Ways to track Genome Browser usage stats:
Using cooccurrenceCounts.c and filterTop.py
This method was deduced by Chris Lee and Max Haussler. It uses a combination of coocurrenceCounts.c which created a usage matrix out of the error logs, and then filterTop.py which filters out a certain number of tracks from the matrix to make the data more digestible.
cooccurrenceCounts
This program can be found in the following directory:
kent/src/hg/logCrawl/dbTrackAndSearchUsage/coocurrenceCounts
You may have to do a 'make' in the directory to compile it. If you get an error, it may mean you are missing a x86_64/ directory in your bin. Hiram was able to quickly diagnose this. The program can be ran with no arguments to show a usage statement that includes examples of how to run it:
$ cooccurrenceCounts coocurrenceCounts - Experiment to build a coocurrence matrix out of lists. usage: cooccurrenceCounts -db=dbName inFile outFile options: -db=XXX = ucsc db name to filter on -tc=XXX = min (ie >=) filter for track counts -hc=XXX = min (ie >=) filter for hgsid counts -hgsids = don't make track matrix, instead print a tab separated file of hgsids:hgsidUseCount and track usages, for example: hgsid:hgsidUseCount trackCount1 trackCount2 ... -verbose=X = logging level, log messages print to stderr ...
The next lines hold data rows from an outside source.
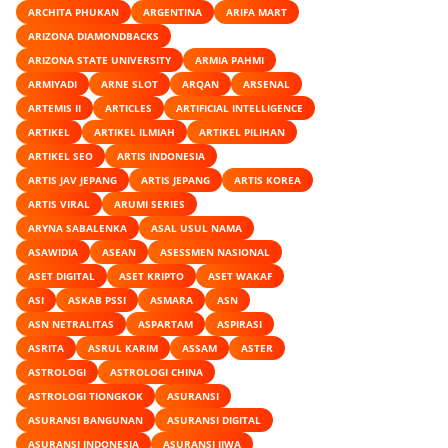
ARCHITA PHUKAN
ARGENTINA
ARIFA MART
ARIZONA DIAMONDBACKS
ARIZONA STATE UNIVERSITY
ARMIA PAHMI
ARMIYADI
ARNE SLOT
ARQAN
ARSENAL
ARTEMIS II
ARTICLES
ARTIFICIAL INTELLIGENCE
ARTIKEL
ARTIKEL ILMIAH
ARTIKEL PILIHAN
ARTIKEL SEO
ARTIS INDONESIA
ARTIS JAV JEPANG
ARTIS JEPANG
ARTIS KOREA
ARTIS VIRAL
ARUMI SERIES
ARYNA SABALENKA
ASAL USUL NAMA
ASAWIDIA
ASEAN
ASESSMEN NASIONAL
ASET DIGITAL
ASET KRIPTO
ASET WAKAF
ASI
ASKAB PSSI
ASMARA
ASN
ASN NETRALITAS
ASPARTAM
ASPIRASI
ASRITA
ASRUL KARIM
ASSAM
ASTER
ASTROLOGI
ASTROLOGI CHINA
ASTROLOGI TIONGKOK
ASURANSI
ASURANSI BANGUNAN
ASURANSI DIGITAL
ASURANSI INDONESIA
ASURANSI JIWA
In order to run the program, you must first put together a list of what error logs you are interested in extracting from. The best way to do this is to use makeLogSymLinks.sh. First you will want to make a directory in hive:
$ mkdir /hive/users/lrnassar/ErrorLogs
Next you will run makeLogSymLinks.sh to populate the directory with symlinks to all the error logs of interest (it can also be ran with no arguments for a usage statement). I recommend running it from Within your new directory:
$ cd /hive/users/lrnassar/ErrorLogs $ makeLogSymLinks.sh 20180107 12 error
This will create symlinks to all the error logs starting with the 7th of January (the date has to match a file in /hive/data/inside/wwwstats/RR), and going forward from there 12 months. Also I state I want the error logs, which is what we extract the data from. This particular command created symlinks to ~200 files (all of 2018).
Next you will want to run cooccurrenceCounts. It is recommended you make a new directory for the output, in this case I chose to do it in (/hive/users/lrnassar/MatrixData).
$ /hive/users/lrnassar/MatrixData $ cooccurrenceCounts -db=hg19 -hc=400 -tc=100 ../ErrorLogs/ out.txt -verbose=2
The -hc flag stipulates how many times an hgsid needs to be present for the data not to be filtered out. In this case I chose a very high number to try and filter out bots, as I was using the entire 2018's worth of data. Worth noting the example usage statements are not as high. The -tc filters out tracks that do not occur very often. Likewise the chosen cutoff is higher than the examples. For reference, the above command took about 15 minutes to run.